*** PROVIDED INFORMATION
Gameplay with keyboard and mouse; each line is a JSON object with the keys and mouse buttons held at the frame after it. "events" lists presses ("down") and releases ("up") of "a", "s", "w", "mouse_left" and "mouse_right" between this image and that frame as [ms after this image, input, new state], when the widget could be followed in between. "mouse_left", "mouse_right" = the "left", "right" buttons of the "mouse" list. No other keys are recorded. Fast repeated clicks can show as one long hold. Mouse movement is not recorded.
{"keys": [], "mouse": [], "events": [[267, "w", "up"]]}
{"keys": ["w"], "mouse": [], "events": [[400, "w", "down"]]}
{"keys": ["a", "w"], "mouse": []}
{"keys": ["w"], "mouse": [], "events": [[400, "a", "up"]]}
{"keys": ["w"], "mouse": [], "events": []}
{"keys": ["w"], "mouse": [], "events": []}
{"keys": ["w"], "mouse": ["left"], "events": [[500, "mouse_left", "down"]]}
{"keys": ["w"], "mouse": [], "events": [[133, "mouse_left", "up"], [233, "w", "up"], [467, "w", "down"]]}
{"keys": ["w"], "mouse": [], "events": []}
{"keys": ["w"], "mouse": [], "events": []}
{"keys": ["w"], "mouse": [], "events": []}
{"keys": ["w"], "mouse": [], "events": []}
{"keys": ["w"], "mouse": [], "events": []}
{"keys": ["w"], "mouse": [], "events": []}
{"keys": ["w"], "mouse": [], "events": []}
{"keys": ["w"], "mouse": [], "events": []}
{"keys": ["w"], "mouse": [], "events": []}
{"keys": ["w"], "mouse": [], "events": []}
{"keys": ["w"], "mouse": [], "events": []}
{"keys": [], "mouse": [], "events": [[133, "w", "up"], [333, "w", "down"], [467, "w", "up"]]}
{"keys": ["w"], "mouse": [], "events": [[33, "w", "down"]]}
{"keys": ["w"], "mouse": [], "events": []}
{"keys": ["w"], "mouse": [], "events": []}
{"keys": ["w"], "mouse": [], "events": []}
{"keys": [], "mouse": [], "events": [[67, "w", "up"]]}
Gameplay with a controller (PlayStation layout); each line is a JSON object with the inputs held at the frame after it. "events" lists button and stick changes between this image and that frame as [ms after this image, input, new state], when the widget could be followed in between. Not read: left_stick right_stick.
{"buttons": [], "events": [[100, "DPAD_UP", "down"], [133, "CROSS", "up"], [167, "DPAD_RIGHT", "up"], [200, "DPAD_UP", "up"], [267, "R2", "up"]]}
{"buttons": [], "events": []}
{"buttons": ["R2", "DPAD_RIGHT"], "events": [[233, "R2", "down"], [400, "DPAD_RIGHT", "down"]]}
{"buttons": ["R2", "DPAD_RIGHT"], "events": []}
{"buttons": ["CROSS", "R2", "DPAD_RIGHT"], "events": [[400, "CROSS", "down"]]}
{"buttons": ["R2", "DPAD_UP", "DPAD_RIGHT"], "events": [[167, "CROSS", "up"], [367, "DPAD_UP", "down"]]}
******
GOAL OF THE EXERCISE: What is the number of lines in the material above that carry the word "CROSS"? Respond with that count and nothing more.

EXERCISE RESULT: 3